In reality, metaphysical naturalism turns science on its head.  The scientific method operates on the principle that everything in science is “tentative” and “not necessarily the final word”. This is because scientific understanding and insights will be forever finite and limited. Naturalism however asserts that science is not limited or tentative and is the final word, allowing no alternative, particularly God. Many scientists of today, like all the pioneers modern science such as Galileo, Newton, Maxwell, Kepler, etc., rightly saw naturalism as an “unsustainable delusion”, having no sustainable basis in either science, or reality.
I remind Dawkins and co that we live in a contingent universe that is far to “unified” to have been organized by a committee, and far to complex to have happened by chance.  (the old cosmic “unity in diversity” issue, discussed by Plato and Aristotle - some what akin to a trinitatian deity, who is likewise a unity in diversity)  And then there is The Greatest Show on Earth, which, like any show, necessitates an even “grander conductor” - one with all the transcendent attributes and perspective of deity. 

Richard, we are “dependent” creatures in a “dependent” dying universe. A universe in which nothing ever observed is self explaining or self-existing, including existence itself.  And the Nobel Prize awaits anyone who discovers anything in the universe that is self creating and self-existing. Such a dependent dying universe could never bring itself into existence. Something that is naturally running down, cannot also at the same time have naturally wound itself up.

Which brings us to the issue of who made God. Here we have two ultimate options. Either an “infinite regress” of “dependent” causes where nothing is ever able to bring itself into; or a non-dependent self-existing “First cause”, namely God.  Such an entity would not be part of the space-time environment, and the cause effect infinite dependency regress would therefore not apply.
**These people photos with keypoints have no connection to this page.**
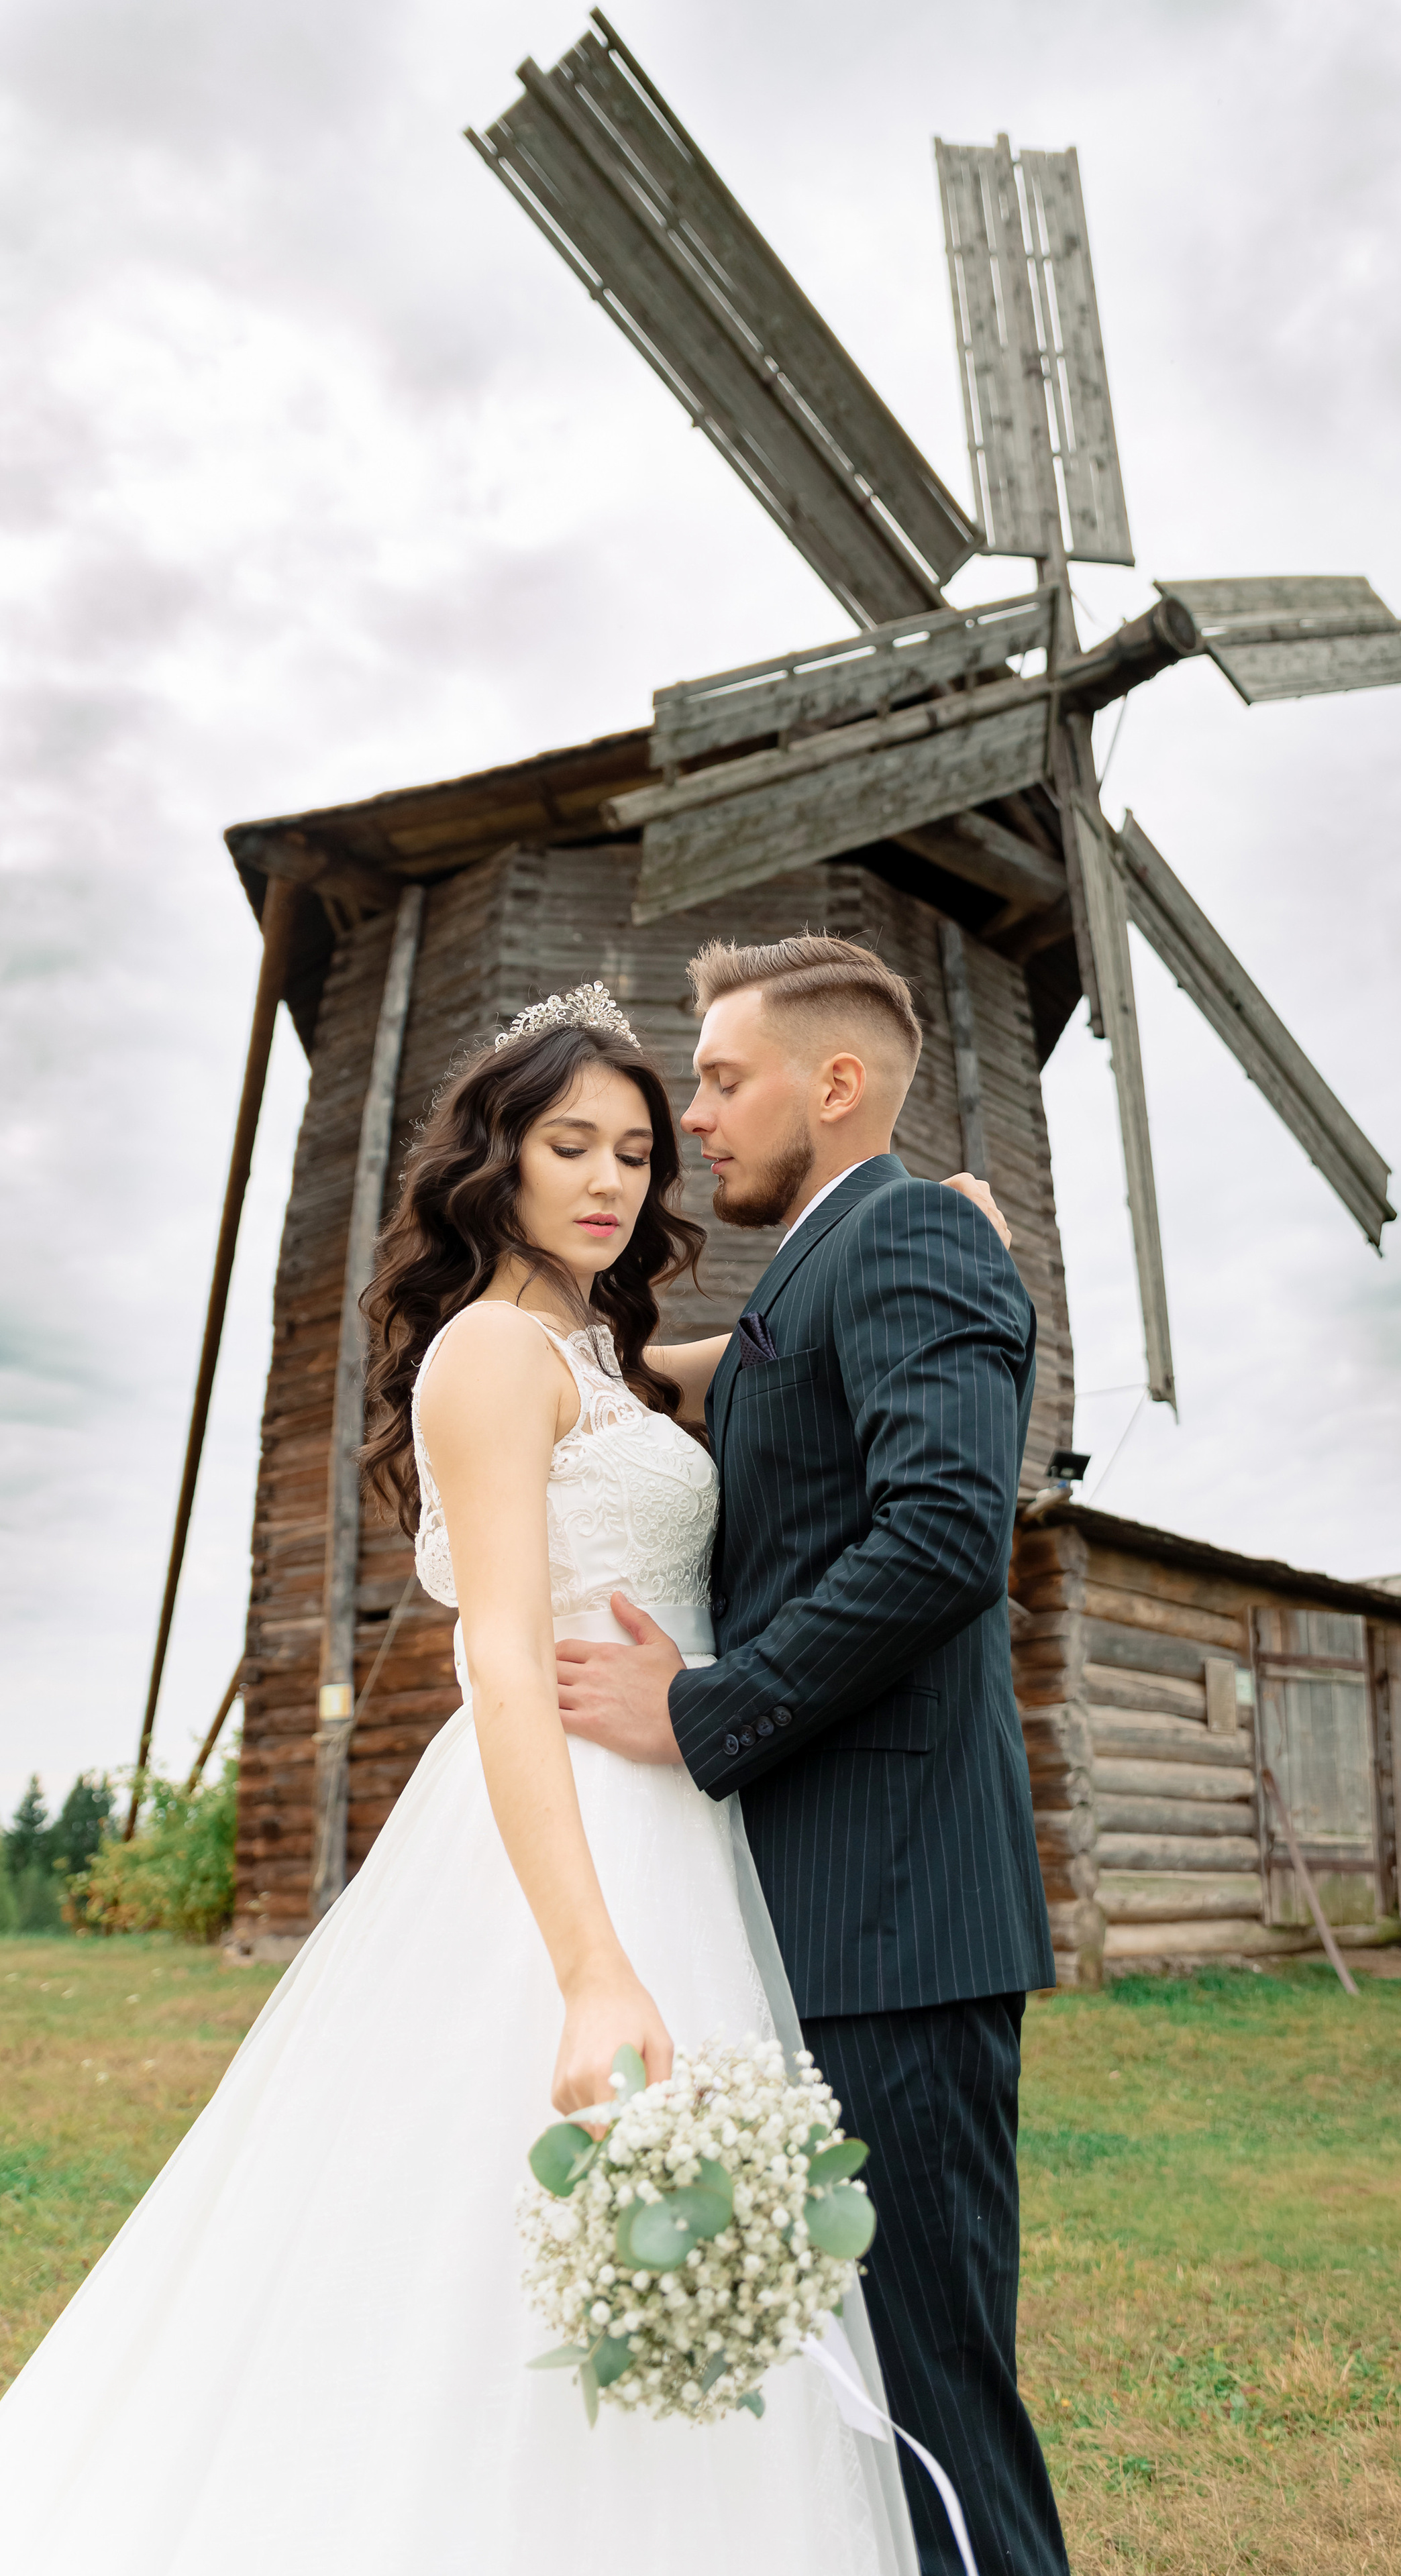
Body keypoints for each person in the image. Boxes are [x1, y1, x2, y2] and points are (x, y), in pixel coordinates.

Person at [0, 979, 1001, 2574]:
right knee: (501, 2250)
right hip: (574, 1829)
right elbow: (500, 1663)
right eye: (567, 1145)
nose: (610, 1180)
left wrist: (918, 1230)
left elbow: (738, 1362)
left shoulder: (589, 1354)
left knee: (693, 2243)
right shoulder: (482, 1353)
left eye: (633, 1151)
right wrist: (592, 1964)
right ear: (500, 1162)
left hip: (687, 1812)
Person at [557, 936, 1070, 2576]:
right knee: (840, 2391)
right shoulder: (823, 1271)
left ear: (831, 1083)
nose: (690, 1118)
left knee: (925, 2391)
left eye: (716, 1079)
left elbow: (938, 1540)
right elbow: (721, 1390)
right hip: (813, 1911)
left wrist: (704, 1710)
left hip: (898, 1916)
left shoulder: (906, 1235)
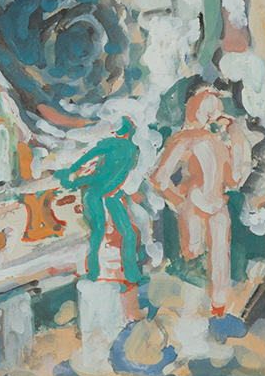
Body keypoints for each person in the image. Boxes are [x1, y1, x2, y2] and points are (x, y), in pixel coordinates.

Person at [150, 88, 252, 310]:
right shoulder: (188, 141)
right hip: (201, 206)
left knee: (211, 261)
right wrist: (180, 201)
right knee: (198, 258)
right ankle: (208, 308)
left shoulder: (211, 143)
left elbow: (234, 179)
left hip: (210, 206)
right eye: (208, 109)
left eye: (213, 110)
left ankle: (214, 308)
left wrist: (236, 139)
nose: (212, 115)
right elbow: (159, 179)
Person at [58, 117, 146, 284]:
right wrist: (73, 171)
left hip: (104, 194)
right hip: (105, 194)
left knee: (103, 232)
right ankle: (126, 275)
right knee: (123, 233)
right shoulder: (130, 149)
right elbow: (93, 158)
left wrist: (72, 171)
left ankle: (98, 274)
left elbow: (92, 156)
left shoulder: (123, 146)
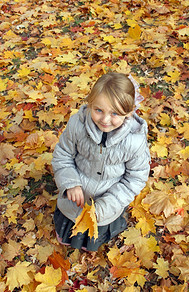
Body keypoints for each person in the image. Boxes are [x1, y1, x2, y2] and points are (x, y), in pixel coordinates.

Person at [52, 72, 151, 251]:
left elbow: (135, 178)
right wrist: (70, 183)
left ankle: (94, 236)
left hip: (106, 200)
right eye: (98, 110)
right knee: (70, 220)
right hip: (76, 198)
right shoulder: (77, 125)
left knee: (96, 227)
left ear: (128, 112)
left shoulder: (134, 141)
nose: (105, 120)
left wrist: (108, 204)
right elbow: (63, 155)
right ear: (90, 104)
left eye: (114, 113)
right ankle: (68, 233)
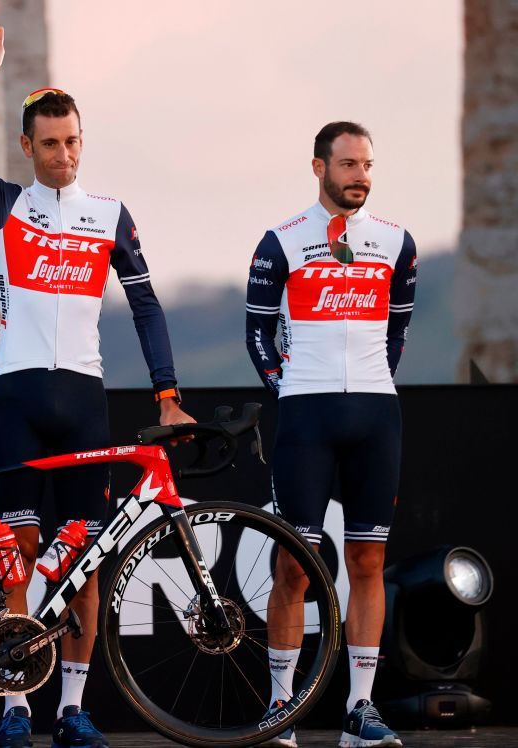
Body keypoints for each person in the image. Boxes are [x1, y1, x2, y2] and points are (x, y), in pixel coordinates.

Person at [0, 7, 194, 748]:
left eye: (73, 141)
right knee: (15, 557)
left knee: (84, 559)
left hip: (84, 397)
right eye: (50, 144)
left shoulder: (110, 215)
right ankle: (16, 708)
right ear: (27, 147)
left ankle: (72, 709)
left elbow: (146, 305)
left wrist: (168, 395)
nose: (64, 155)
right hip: (19, 395)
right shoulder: (7, 206)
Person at [245, 121, 417, 748]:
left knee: (368, 560)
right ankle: (281, 709)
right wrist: (290, 388)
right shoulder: (281, 241)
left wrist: (372, 380)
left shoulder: (397, 242)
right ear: (318, 168)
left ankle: (360, 709)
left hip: (376, 413)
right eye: (347, 165)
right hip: (307, 416)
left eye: (367, 165)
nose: (360, 176)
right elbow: (258, 334)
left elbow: (398, 329)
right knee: (294, 564)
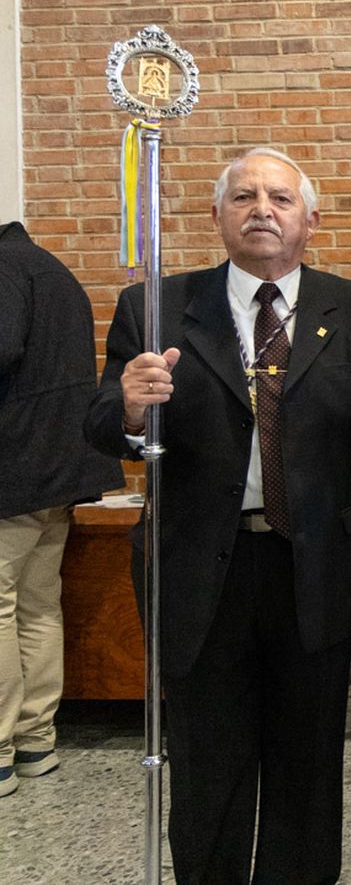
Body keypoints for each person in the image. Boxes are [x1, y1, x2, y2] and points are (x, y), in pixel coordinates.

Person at [85, 148, 351, 883]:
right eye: (244, 196)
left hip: (316, 568)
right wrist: (132, 407)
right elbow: (104, 420)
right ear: (216, 217)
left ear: (311, 220)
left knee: (307, 761)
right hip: (198, 569)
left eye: (280, 197)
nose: (262, 208)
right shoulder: (156, 306)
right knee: (208, 763)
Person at [0, 223, 125, 799]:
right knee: (37, 604)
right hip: (59, 465)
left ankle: (0, 751)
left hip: (13, 463)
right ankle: (35, 742)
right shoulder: (50, 267)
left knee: (4, 606)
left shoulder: (5, 267)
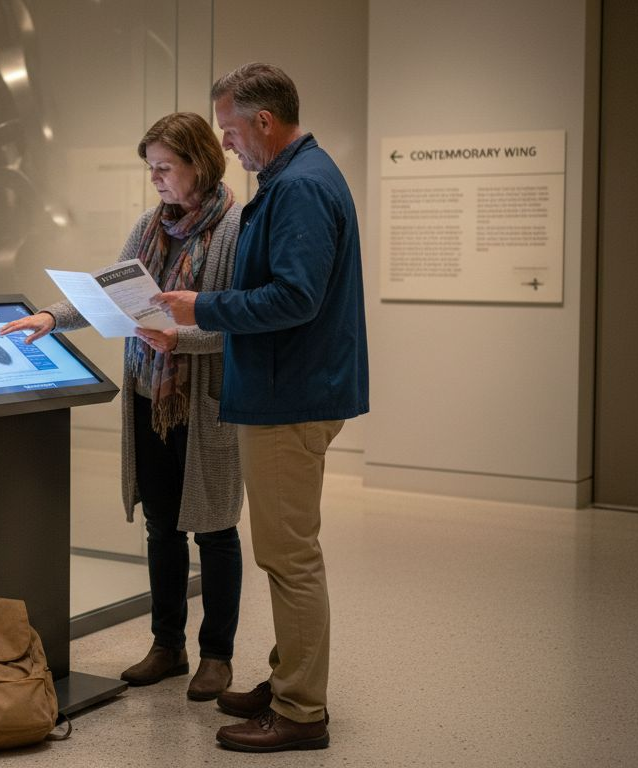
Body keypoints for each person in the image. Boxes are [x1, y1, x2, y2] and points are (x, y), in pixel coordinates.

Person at [154, 63, 369, 752]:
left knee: (289, 557)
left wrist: (202, 306)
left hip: (289, 397)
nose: (230, 146)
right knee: (287, 552)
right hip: (288, 389)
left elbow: (295, 298)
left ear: (265, 123)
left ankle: (301, 710)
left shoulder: (301, 188)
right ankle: (286, 681)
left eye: (232, 131)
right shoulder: (295, 179)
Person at [0, 112, 244, 702]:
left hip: (205, 402)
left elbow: (239, 323)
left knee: (214, 530)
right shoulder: (149, 225)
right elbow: (108, 290)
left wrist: (179, 338)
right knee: (162, 527)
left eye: (165, 168)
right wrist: (54, 316)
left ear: (200, 164)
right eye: (151, 169)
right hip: (149, 395)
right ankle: (168, 645)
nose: (156, 180)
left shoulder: (237, 228)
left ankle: (217, 656)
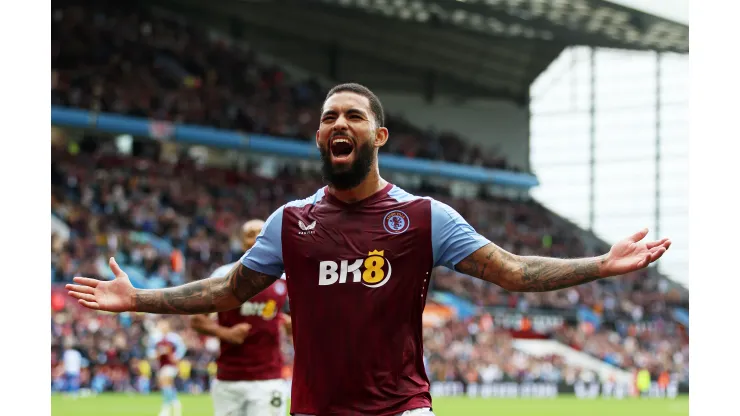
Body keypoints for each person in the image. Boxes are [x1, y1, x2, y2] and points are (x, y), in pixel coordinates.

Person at [67, 83, 671, 416]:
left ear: (378, 135)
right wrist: (139, 298)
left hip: (401, 409)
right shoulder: (290, 223)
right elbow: (227, 290)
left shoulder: (424, 217)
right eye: (329, 116)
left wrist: (600, 264)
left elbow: (512, 271)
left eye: (354, 115)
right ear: (320, 136)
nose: (339, 123)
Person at [190, 219, 290, 416]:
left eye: (260, 233)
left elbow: (293, 320)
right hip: (229, 379)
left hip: (268, 379)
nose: (255, 238)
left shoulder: (285, 279)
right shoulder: (223, 274)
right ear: (242, 242)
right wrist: (226, 333)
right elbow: (197, 319)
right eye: (249, 234)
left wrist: (291, 326)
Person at [147, 319, 186, 416]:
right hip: (161, 365)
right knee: (167, 385)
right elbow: (150, 352)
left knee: (165, 380)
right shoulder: (155, 338)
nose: (163, 327)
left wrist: (175, 357)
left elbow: (182, 349)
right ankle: (174, 404)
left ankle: (167, 407)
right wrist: (157, 354)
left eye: (165, 325)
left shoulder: (174, 338)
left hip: (171, 364)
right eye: (161, 325)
Thus, the cause of the universe would of necessity be timeless, non-dependent and self-existing, which is precisely what the Bible defines God to be. This turns out to be the only viable philosophical and scientific option.  For the moment one asks the question “who made God” they again place God into the infinite cause-effect “dependent regress”, where nothing is ever capable of bringing itself into existence. In which case neither Richard, Harris, nor I would exist, and we wouldn’t be having this conversation.